"Бейцим", - сказал Перельман.
"Шары".
"Мамзер".
"Проклятый ублюдок", - сказал китайский рабочий.
"Извините меня", - сказал его соотечественник и джентльмен. "Он не сказал "проклятый".
"Я даос. Какая мне разница?" Его земляк, джентльмен, тоже был буддистом, как и тайский рабочий. Несмотря на то, что они были буддистами, между ними не было дружеских отношений, потому что Будда одного был больше Будды другого.
Хуан Перельман сказал: "Наверняка египтяне имеют к этому какое-то отношение".
"Что ты собираешься делать?" сказала Изабелла Перельман, подойдя к мужу у ограды.
"Я думаю".
"Избавьтесь от них", - сказала она. "У других мошавимов есть свои проблемы, как и у нас с землей и водой. Продайте их всех". Она была привлекательной, с темными глазами и длинными темными волосами.
"Я не знаю?"
"Отправьте их тогда, или отдайте их, если нужно, но давайте, наконец, превратим почву на этой ферме в урожай и фруктовые деревья, фиговые, финиковые, оливковые деревья, и поля зерна, пшеницы и сенокосы. Накорми людей чем-нибудь. Они не едят свинью".
Китайские и тайские рабочие обменялись взглядами. Минутку, подумали они, мы тоже люди.
"Вопрос не в этом, Изабелла. Речь идет о молочном производстве".
"Ну, откуда ты знаешь, что он их оплодотворил? Я имею в виду, серьезно, 12 голштинок и джерси только за день до этого".
"Посмотри на него. Он голоден. Представляю, как он похудел на сто фунтов за два дня". Брюс проделал большой путь, выгрызая траву под копытами. "Посмотри, как свисают его яйца. Он добрался до них всех, и с этим надо что-то делать".
"И все же, Хуан, разве мы не хотим, чтобы коровы производили молоко?"
"Мы можем одновременно обслуживать только четырех освежеванных коров, может быть, пять, но не двенадцать-тринадцать! У нас нет ресурсов, чтобы справиться со всеми ними, и со свиньями, и со всеми остальными животными".
"Почему мы не можем просто продать или перевести коров в другие мошавимы?".
"Я не хочу. Кроме того, у них уже есть проблемы, и они не могут добавить к ним наши. Вода - это проблема для всех, как и земля".
Месть была их - его, или так сказал Хуан Перельман, мошавник, чей мошав только что разорил бык.
"Я хочу, чтобы этому быку был преподан урок", - сказал он.
"Что тогда, абортировать телят?".
"Нет, позвоните раввину Ратцингеру".
"Раввин, - сказала она, - почему раввин?"
"Вот кто мы такие. Я покажу ему, чтобы он со мной возился. Все равно прокляни этого быка. В такое время нам нужен раввин".
"Да, полагаю, да. Я не потерплю этого".
Китайские и тайские работники фермы загнали быка и отвели его в откормочную площадку за сараем, подальше от других животных. Они ждали прибытия раввина.
Хуан Перельман сказал: "Этот бык должен испытать гнев Божий, а потом еще и еще". Изабелла направилась в дом фермера. Хуан позвал ее за собой: "Он заплатит за то, что сделал".
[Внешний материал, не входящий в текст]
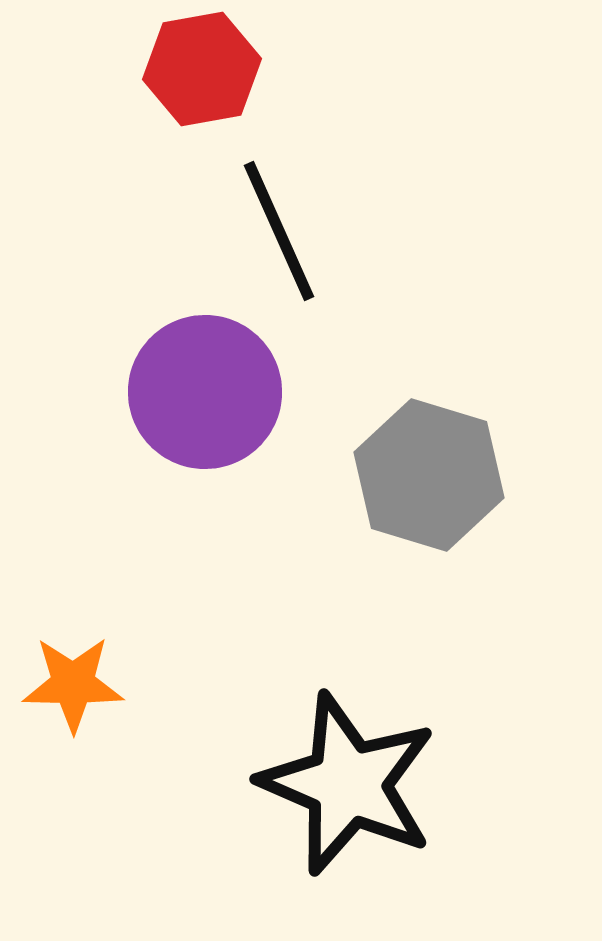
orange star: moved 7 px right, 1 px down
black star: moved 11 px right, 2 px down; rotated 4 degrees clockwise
"Неважно", - сказала она, отмахиваясь от него рукой.
"Это мерзость".
Раввин Ратцингер прибыл со своей свитой - мужчинами-членами его общины. Они последовали за ним, все как один двигаясь от машины к полю и участку за сараем. У раввина была седая борода, он был одет в черную фетровую шляпу, черный фрак, белую рубашку и шорты-бермуды. Это был жаркий день под солнцем, подарок Б-га. Шорты были скромными, а ноги раввина очень белыми и тонкими, тоже дар Б-га. Члены общины носили федоры с темными одеждами, брюки и пальто с белыми рубашками. Их бороды и кудри были разной длины и оттенков от черного до коричневого и серого. Они носили не начищенные черные туфли и белые носки.
Раввин сказал: "Он должен страдать отныне и до вечности за то, что сделал без нашего разрешения или благословения. Это мерзость против Б-га, и она не останется безнаказанной. Это урок, который должны выучить животные этого мошава и животные всех мошавов". Затем он продолжил произносить проклятие проклятий, чтобы осудить этого быка из этого мошава на вечные времена.